不好的经历像一把厚重的枷锁,让他只敢缩在阴暗的角落,做不起眼的工作,日复一日连他自己都觉得无望。
路过小超市的时候陈鹏进去买电热毯,一进超市就感受到向自己袭来的暖空气,整个人都颤了一下。
“您好,这个电褥子多少钱?”
“您拿的这种是158的。”售货员又指了指另外两种。
“这种是138的,下面这种是118。”
“您好,能再便宜点儿吗?”
售货员当即不乐意了,冷冷道“您好,本店概不还价。”
陈鹏又仔细考虑了一会儿,拿下了那个138的电热毯,尽管有些心疼但是他还是不希望自己会冻死在自己那个小出租屋里。结完账出门,一阵寒风打得他生疼使他产生重新回去小超市的念头。陈鹏打心底觉得这个城市的冬天真的是来得太早了。
陈鹏掐着点往家里打了个电话,他已经好几年好几年没有回过家,甚至有几年与父母断了联系。

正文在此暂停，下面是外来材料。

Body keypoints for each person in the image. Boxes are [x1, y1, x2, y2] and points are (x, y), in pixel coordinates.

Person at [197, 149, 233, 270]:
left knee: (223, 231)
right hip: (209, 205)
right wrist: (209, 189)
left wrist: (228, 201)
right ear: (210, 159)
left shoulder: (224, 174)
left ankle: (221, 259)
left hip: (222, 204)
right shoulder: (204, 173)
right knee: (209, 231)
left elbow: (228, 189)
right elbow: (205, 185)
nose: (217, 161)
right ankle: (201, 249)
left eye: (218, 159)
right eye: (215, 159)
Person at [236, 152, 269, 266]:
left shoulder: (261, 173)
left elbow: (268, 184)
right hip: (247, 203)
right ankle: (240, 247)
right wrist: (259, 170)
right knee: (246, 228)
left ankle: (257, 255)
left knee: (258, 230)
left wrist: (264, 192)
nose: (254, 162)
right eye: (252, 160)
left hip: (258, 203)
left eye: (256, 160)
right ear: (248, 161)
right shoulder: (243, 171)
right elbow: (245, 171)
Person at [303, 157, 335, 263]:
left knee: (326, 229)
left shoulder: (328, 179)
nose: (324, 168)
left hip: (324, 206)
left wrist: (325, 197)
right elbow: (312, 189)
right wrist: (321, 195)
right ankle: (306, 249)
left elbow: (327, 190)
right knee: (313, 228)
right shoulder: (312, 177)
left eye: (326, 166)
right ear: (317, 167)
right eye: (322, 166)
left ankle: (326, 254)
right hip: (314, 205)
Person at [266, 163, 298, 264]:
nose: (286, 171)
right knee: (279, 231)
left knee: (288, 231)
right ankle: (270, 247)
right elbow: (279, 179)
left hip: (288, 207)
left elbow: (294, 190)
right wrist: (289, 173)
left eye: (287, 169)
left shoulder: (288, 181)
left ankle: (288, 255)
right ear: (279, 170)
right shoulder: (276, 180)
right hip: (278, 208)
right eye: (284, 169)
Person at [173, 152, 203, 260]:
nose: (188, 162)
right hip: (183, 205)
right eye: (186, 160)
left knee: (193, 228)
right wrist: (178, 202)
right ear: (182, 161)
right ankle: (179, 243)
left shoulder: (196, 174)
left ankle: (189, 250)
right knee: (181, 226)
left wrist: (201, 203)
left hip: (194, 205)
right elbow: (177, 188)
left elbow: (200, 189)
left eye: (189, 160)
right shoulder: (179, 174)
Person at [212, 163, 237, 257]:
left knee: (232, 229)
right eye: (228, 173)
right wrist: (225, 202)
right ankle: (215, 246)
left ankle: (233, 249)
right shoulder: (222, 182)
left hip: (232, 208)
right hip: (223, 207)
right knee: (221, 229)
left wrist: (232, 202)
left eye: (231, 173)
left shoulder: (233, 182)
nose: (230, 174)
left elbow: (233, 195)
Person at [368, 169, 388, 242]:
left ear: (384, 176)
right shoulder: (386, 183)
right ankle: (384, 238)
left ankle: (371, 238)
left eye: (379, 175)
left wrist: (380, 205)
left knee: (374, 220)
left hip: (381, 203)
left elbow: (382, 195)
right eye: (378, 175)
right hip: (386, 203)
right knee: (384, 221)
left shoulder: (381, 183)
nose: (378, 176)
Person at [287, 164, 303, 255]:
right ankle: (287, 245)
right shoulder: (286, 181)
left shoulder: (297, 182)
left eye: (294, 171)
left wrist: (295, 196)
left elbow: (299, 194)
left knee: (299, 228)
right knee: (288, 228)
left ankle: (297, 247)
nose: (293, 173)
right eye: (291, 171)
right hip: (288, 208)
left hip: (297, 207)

再仔细想想与父母断了联系的那几年,陈鹏觉得有点可笑。真是太年轻了。
母亲的声音从电话那头传过来,把陈鹏的思绪拉回现实。
“喂,阿鹏?”
“嗯,娘。”
“吃饭没得?怎么想起打电话来了,有事吗?”
“吃了,没事就是想打给你了。”
“没事就好,天气冷了,照顾好自己。”
“嗯,你跟爹也是。爹呢?”
“你爹和你二伯克出工,还没得回来。”陈鹏听了一阵心酸,但凡他有点出息又何以至此?父亲劳碌一辈子,好不容易将他送出大山,以为过了这几年将来就好了。到了终究是父亲的以为了。
“阿鹏。”母亲有些犹疑的唤了他一声。
“嗯,娘。”
“阿鹏,你回家吧。”陈鹏心脏顿时停了一拍。
“娘”
“我都听小辉讲了,你在那过的不好。”小辉是他同村的伙伴,他不想再遇见什么熟人,却意外的一回临城就遇见了他。
“娘,我不回家。”
“阿鹏,回家踏踏实实过日子不好,你做那个有什么出头。阿鹏我都听讲了……回家好好的。你爹……”

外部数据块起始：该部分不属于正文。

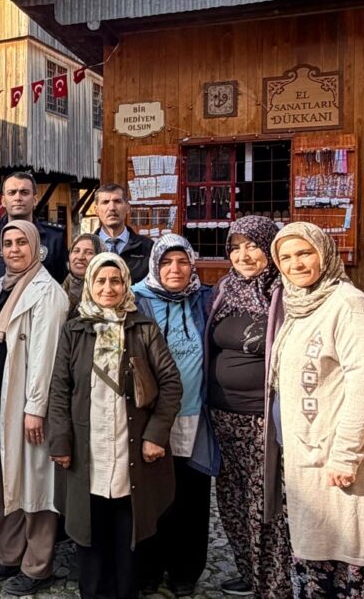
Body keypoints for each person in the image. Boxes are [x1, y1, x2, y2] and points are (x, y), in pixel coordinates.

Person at [270, 222, 364, 598]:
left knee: (352, 546)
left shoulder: (348, 304)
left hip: (344, 459)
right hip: (308, 455)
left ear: (325, 254)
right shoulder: (299, 304)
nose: (295, 264)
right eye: (286, 257)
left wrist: (345, 454)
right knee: (318, 548)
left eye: (304, 253)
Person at [47, 252, 182, 599]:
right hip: (87, 447)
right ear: (90, 285)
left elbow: (170, 383)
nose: (108, 288)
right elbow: (59, 388)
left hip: (129, 445)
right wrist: (60, 440)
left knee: (127, 527)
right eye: (100, 281)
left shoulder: (143, 328)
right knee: (89, 527)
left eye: (116, 281)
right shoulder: (75, 330)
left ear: (126, 285)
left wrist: (156, 436)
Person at [0, 220, 67, 596]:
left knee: (35, 484)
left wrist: (36, 407)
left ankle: (37, 565)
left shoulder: (49, 292)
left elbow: (46, 356)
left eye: (21, 243)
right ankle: (9, 554)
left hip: (24, 405)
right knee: (0, 482)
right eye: (8, 243)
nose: (14, 250)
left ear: (36, 247)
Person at [205, 216, 293, 598]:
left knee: (267, 503)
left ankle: (273, 583)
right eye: (235, 247)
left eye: (252, 246)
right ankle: (248, 570)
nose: (243, 255)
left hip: (263, 421)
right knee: (233, 500)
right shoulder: (224, 291)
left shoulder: (284, 294)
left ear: (269, 248)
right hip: (222, 418)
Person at [132, 234, 213, 597]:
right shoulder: (137, 299)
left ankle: (185, 571)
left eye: (182, 262)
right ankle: (148, 569)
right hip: (151, 417)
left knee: (191, 495)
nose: (175, 269)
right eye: (166, 262)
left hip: (194, 414)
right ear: (155, 265)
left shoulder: (204, 298)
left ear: (192, 264)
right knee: (152, 493)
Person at [0, 172, 68, 288]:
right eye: (12, 193)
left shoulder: (54, 238)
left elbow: (63, 282)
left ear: (35, 200)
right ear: (3, 201)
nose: (18, 198)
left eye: (24, 192)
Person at [94, 183, 154, 282]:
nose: (112, 208)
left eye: (117, 201)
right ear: (96, 210)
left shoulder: (148, 248)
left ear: (127, 207)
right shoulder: (86, 248)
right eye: (105, 202)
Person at [62, 233, 105, 320]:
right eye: (76, 251)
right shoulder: (58, 290)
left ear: (100, 257)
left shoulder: (106, 292)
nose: (80, 257)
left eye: (89, 252)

“娘,我不回家。”陈鹏语气变得激动,颤着声,母亲也不忍再说什么。
“唉,阿鹏。”
“娘,我挂了。”
“好。”母亲的声音闷闷的挂了电话,谁也舍不得自己的孩子受苦。
晚上的一通电话,陈鹏失眠了。躺在床上无论如何也睡不着。静静听着外面醉鬼的声音。
陈鹏住的这一块环境非常差,治安也不太好。陈鹏的那一间在他搬进来时可以用惨不忍睹来形容。陈鹏有轻微的洁癖,这点甚至他都不知道是什么时候开始的。总之乱七八糟的出租屋令他整个人都非常难受。陈鹏忍着恶心搬进这个小小的出租屋时,陈鹏上上下下里里外外擦了四五遍才稍稍的安下心来。

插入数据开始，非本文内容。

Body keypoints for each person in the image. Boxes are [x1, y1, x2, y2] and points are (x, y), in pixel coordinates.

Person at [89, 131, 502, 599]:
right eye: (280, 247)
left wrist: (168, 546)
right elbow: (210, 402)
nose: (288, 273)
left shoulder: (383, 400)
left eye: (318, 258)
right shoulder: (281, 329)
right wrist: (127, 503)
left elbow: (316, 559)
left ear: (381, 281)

因为房租低,所以鱼龙混杂的什么人都有。半夜经常还会有宿醉者在马路上开咆哮式KTV,然后再听到脾气暴躁的人被吵醒后的咒骂声。像在这样的廉价租房隔音效果普遍差,陈鹏睡得浅,有时候被吵醒了也就不大乐意再睡觉。从凌晨到清晨六点,平白无故多出来的几个小时如果没有事情可做便漫长的如同一个世纪。
半夜没有人可以聊天,陈鹏会起来画画图纸,或者就静静的听外面的声音。从观察那些晚归者的歌声或者对话来揣测他们的心理成为了程鹏的爱好之一。陈鹏集中注意力去听那些人在说什么,又停在了哪扇门前。
周围再次陷入寂静,陈鹏躺在床上数着时间胡思乱想。终于,慢慢的天边泛起鱼肚白,然后就是各种其他世俗烟火的声音。